Writings on organizational theory, political theory, and higher education management. This is a place to record initial reactions and work out ideas for my scholarship in these areas. Older posts are about art, music, and culture in Nashville and other places, and I may get back to that from time to time.
Saturday, August 05, 2006
The Fallen Idol
A very fine film at the Belcourt this week that you might overlook, The Fallen Idol, a 1948 film by Carol Reed with a screenplay by Graham Greene, starring Ralph Richardson. In short, the story takes place in the French Embassy in London, where the head butler (Richardson) is in love with a French typist on the staff but married to the head housekeeper.

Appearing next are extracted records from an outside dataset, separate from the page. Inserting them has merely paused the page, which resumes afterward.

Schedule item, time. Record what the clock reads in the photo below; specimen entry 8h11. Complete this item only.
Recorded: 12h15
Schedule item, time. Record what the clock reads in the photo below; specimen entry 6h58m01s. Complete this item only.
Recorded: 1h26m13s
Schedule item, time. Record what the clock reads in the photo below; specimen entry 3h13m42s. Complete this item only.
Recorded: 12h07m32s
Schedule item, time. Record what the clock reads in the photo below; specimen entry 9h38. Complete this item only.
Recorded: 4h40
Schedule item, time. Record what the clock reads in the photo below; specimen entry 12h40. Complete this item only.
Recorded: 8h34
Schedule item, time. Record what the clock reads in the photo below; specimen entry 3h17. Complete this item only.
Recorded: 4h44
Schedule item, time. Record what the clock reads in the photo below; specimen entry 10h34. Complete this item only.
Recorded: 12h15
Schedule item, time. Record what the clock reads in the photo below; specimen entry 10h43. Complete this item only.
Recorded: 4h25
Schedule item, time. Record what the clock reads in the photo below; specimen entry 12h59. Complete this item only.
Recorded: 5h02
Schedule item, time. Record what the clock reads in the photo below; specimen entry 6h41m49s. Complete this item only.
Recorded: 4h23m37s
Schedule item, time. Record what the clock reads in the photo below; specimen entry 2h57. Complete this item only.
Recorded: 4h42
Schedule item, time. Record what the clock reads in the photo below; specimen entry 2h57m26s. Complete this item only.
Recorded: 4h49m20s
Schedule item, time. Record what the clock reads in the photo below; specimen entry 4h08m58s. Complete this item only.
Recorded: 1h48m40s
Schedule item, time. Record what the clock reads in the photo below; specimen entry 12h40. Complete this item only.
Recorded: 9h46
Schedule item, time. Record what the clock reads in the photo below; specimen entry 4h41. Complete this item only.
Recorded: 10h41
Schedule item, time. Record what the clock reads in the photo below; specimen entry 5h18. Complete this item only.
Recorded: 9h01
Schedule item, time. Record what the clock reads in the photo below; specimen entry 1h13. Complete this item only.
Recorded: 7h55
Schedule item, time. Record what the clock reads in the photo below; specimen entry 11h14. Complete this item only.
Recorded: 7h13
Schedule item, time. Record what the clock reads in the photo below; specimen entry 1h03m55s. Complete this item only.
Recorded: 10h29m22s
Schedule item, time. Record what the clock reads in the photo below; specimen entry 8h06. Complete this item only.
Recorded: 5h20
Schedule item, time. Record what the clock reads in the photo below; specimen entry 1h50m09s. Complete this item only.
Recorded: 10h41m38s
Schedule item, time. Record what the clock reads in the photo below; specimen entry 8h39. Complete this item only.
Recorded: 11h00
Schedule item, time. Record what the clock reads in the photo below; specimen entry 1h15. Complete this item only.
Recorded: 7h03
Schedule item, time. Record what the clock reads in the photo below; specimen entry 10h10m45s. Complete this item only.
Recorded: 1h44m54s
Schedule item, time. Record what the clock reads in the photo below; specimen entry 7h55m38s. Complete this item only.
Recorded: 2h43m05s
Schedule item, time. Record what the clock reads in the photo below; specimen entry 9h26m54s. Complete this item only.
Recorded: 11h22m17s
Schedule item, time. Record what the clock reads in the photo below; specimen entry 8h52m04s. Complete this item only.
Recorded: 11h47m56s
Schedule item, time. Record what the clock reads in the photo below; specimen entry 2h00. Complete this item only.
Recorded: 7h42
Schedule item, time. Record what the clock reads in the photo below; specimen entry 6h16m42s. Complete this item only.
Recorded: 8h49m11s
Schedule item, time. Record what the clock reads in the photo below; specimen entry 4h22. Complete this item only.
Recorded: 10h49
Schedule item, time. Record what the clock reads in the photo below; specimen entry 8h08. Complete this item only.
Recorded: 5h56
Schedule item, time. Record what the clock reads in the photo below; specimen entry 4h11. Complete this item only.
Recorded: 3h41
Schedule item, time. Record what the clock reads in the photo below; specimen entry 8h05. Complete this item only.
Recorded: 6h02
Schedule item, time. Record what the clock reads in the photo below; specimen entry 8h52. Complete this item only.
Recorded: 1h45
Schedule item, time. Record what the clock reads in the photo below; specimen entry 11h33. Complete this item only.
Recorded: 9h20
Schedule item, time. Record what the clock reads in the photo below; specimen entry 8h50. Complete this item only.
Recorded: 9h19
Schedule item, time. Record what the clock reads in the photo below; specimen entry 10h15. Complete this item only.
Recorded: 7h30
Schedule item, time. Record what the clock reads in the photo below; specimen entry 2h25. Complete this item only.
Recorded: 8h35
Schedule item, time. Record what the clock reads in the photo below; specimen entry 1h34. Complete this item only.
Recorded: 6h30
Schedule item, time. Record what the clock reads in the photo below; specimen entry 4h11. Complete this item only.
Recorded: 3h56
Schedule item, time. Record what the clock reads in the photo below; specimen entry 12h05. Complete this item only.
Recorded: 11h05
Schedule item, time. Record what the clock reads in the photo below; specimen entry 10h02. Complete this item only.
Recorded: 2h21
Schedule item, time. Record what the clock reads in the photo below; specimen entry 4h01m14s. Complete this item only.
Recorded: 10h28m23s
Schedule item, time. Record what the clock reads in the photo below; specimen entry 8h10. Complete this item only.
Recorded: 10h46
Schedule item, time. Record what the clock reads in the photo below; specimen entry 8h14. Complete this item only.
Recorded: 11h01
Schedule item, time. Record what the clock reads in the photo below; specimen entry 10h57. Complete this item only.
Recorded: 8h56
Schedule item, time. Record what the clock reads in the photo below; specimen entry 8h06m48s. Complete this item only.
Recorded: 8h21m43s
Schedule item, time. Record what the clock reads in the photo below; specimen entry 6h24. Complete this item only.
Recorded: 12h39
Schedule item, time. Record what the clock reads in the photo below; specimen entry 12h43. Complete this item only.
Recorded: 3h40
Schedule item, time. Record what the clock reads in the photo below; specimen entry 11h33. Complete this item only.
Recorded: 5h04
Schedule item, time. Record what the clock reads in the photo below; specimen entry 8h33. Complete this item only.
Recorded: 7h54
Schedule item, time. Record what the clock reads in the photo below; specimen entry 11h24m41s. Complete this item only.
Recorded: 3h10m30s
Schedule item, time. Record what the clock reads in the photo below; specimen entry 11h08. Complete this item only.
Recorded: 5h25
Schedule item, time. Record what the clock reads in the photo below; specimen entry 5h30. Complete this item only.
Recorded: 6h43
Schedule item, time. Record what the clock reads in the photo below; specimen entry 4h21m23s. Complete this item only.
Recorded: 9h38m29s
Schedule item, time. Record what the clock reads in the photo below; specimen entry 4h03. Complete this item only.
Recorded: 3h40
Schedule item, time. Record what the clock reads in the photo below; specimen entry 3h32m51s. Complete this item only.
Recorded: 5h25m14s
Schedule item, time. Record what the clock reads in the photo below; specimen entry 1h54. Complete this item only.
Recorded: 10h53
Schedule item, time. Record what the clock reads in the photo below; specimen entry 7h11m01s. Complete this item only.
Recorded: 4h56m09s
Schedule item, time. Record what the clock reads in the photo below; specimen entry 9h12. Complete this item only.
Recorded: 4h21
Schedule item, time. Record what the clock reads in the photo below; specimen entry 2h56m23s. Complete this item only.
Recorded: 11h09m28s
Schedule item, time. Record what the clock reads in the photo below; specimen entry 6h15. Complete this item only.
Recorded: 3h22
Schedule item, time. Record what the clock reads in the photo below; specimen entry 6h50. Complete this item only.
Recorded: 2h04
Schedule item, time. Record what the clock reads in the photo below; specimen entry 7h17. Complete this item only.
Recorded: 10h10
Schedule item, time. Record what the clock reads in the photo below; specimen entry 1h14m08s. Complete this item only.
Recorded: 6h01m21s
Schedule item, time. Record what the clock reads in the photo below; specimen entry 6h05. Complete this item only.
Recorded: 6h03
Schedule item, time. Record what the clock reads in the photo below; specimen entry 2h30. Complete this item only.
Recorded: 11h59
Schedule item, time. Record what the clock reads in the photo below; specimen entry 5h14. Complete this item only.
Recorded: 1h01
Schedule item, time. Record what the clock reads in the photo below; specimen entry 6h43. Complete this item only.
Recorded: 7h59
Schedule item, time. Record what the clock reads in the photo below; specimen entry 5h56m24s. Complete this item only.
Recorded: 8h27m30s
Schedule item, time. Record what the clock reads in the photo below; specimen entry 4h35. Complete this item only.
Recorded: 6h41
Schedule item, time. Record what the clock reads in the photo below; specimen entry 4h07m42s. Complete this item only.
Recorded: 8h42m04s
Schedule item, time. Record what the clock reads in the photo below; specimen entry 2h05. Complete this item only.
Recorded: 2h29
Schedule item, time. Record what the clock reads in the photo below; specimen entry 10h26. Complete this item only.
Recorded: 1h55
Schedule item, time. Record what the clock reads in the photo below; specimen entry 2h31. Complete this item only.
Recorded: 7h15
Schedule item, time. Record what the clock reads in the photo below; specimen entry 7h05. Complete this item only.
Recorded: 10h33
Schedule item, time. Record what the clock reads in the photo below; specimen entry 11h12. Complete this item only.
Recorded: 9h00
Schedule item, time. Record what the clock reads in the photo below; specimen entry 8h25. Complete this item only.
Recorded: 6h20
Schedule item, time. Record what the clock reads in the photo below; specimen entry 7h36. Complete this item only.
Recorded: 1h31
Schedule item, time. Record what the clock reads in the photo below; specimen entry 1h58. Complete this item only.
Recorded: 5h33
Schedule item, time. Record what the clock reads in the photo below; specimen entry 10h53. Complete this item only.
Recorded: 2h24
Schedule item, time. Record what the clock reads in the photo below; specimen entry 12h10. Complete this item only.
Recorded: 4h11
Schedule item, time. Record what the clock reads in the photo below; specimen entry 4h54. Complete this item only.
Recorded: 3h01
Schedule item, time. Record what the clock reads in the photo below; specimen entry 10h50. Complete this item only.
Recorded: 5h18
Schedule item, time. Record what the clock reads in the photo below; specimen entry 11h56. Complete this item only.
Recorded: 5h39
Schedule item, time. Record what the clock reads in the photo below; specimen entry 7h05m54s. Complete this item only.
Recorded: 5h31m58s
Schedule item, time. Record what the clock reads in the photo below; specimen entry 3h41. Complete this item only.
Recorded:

He's also buddies with the ambassador's young son, who ends up in the middle of this triangle, aware and unaware at the same time of what's going on. I don't think I should go into the plot details too much. The whole thing is very well done, for instance in the way several critical plot developments don't lead to the obvious places but still drive the plot. It also has this Graham Greene sourness -- things end up well inspite of bad things happening, although the twists that deliver the characters from the worst possible outcomes don't exactly deliver them free of damage. And one of the keys is the tension between whether one should tell the truth or keep one's secrets. The boy is tutored in this by the various adult characters, who push and pull him between those who tell him he must tell the truth and others who tell him he must keep secrets, and in the end he finds himself trying to tell the truth but getting ignored because the larger truth has already been established, and his little truth would actually lead people away from the truth. A very confusing place for a young boy to find himself.